Paving the way for women in power

Prue Feely Energy, Ultimit/Women in Infrastructure

When Robyn Dawes qualified as a cable jointer for Northpower in 2013 at age 25, she was one of the first two women in Northland to do so.

She was also one of the first to get qualified with her NZ Certificate in Electricity Supply (Cable Jointing High Voltage) under the Ultimit – Women in Infrastructure initiative; launched by Connexis in 2011 to encourage women into the Electricity Supply Industry (ESI).

Nine years down the track, Robyn, now based in Auckland, is still working in the ESI and still with Northpower. She has recently taken a “step up” in her career, becoming a Design Estimator for larger projects including subdivisions.

Her entry into the sector was as a trainee “linesman” in Dargaville, when she saw a job advertised in the Northern Advocate, specifically requesting that women apply. Having struggled to find work in Northland despite having an IT degree, she decided to apply after a nudge from her dad.

“IT seemed pretty saturated at the time. You don’t have that issue in this industry.”

Her father was the one who finally convinced her, reassuring her that she could always leave if she was not enjoying it.

Instead, she found her passion. Not high above the ground on the overhead powerlines, but as a cable jointer, responsible for maintaining underground cables.

“I thought there were more opportunities in cable jointing, plus I was scared of heights and I just never got over that,” Robyn says.

“I prefer to have my feet on the ground.”

Female cable jointers are still quite rare but Robyn says she has never had issues with any of the men she works with.

“They treat you just the same; you’re just one of them. They call me ‘sis’.

“I think it helps that I just treat everyone the same. And I’ve never had a problem getting covered in dirt on the job or stuck in.”

Robyn says it can be funny confounding people’s gender expectations. She tells a story about working on a roadside transformer box.

“When I stepped out this drunk lady said: ‘Holy shit, you’re a woman! Good on you girl.’.”

All the same, Robyn says it does help knowing other women in the field who can provide support and she can have a “bitch and a cry” with. She says those women have become amazing friends.

These days, estimating pricing for larger connection projects, Robyn splits her time 80:20 between being in the office and out in the field. Though she has been in the ESI for several years now, she says there are still barriers to women entering the trades.

“It does need a bit of shake-up.
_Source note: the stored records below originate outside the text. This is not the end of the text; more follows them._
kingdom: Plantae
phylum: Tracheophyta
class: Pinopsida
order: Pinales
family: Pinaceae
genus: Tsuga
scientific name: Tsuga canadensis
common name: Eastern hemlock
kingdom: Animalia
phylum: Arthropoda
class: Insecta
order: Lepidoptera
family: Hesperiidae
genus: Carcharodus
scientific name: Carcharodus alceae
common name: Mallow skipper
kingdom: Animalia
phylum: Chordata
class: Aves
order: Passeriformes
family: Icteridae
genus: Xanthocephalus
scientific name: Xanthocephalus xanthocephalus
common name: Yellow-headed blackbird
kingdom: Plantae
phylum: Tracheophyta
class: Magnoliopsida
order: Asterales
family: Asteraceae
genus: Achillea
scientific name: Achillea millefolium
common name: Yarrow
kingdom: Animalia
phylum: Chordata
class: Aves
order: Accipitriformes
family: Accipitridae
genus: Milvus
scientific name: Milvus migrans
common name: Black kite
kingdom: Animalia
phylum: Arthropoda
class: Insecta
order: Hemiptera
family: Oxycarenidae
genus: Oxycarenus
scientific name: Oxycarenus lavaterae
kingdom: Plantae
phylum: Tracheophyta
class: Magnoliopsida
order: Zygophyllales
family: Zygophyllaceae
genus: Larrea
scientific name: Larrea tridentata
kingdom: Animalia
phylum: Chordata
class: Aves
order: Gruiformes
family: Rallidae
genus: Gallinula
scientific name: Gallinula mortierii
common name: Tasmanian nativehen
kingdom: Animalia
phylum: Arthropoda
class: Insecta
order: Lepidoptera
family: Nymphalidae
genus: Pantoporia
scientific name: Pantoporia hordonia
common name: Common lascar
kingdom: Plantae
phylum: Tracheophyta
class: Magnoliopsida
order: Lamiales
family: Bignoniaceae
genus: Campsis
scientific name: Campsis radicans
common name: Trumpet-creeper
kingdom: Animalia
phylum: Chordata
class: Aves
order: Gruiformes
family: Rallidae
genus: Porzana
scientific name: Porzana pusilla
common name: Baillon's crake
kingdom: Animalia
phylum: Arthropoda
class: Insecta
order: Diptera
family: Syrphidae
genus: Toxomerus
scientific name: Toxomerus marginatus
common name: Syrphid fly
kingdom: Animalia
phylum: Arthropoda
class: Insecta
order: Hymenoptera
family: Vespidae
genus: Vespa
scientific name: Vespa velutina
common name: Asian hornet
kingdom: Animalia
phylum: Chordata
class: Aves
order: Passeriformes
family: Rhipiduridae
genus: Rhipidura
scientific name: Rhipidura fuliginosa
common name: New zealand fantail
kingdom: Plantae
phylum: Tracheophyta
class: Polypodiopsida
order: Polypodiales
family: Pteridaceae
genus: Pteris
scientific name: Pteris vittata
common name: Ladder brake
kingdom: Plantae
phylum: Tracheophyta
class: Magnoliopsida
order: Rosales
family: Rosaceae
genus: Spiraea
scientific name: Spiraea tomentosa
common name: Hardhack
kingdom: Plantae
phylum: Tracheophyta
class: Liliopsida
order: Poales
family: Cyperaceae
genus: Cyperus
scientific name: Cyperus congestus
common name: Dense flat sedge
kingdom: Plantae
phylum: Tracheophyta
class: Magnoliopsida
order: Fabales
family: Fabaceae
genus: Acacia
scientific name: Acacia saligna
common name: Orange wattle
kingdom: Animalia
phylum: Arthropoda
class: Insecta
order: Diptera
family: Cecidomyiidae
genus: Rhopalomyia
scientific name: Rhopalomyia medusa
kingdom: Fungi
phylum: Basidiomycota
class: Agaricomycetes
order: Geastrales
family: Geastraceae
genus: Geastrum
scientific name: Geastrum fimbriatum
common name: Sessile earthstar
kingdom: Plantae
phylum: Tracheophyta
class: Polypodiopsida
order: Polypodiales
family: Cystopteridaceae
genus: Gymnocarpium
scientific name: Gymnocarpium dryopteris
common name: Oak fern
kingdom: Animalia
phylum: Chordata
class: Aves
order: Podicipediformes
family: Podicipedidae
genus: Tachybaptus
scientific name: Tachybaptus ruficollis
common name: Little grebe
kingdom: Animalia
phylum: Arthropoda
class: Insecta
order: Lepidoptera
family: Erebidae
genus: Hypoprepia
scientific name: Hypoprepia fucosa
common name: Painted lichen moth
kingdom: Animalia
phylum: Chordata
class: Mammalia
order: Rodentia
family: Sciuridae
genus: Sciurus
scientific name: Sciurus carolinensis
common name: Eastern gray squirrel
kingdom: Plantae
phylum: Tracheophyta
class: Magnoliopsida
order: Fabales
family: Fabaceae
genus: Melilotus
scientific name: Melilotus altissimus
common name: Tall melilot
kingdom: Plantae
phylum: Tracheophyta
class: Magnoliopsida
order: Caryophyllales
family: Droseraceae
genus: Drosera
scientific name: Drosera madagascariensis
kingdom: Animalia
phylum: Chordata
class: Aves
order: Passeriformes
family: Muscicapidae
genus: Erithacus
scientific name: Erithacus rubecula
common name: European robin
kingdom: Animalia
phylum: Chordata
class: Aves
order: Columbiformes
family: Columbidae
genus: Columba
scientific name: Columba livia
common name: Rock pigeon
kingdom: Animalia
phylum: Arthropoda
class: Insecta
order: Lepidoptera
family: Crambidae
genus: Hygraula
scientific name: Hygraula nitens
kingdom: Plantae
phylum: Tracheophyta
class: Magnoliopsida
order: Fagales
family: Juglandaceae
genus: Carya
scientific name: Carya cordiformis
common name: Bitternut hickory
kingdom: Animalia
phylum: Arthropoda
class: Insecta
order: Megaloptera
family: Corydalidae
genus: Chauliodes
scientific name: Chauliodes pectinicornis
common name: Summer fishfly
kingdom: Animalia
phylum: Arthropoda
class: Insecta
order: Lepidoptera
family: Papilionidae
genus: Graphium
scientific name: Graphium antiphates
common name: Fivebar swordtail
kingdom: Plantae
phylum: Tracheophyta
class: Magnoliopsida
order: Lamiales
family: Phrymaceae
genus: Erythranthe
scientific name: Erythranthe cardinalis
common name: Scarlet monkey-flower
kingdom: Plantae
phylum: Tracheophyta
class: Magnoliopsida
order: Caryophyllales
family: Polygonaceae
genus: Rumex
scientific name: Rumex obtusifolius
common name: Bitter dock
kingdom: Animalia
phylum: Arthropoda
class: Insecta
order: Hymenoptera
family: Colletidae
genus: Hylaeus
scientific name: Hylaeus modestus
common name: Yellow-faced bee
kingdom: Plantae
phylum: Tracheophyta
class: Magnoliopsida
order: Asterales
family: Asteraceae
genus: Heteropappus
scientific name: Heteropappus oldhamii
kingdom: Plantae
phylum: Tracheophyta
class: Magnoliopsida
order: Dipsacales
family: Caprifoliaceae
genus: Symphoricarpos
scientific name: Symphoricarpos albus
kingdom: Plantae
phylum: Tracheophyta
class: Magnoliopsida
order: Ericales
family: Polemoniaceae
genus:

Women are more than capable but…they go to uni instead because they haven’t even heard about trades,” she says.

That is a shame she says, because many of the men she has worked with see the benefits of having more women on the job.

“They say they’re nicer to work with, more detailed and less messy on the job, and they balance out a crew,” she says.

Robyn would love to see more women enter the industry going forward.

“The wages are good. You just have to be able to laugh at yourself and don’t take things too seriously. And you have to be prepared to start at the bottom and work your way up.”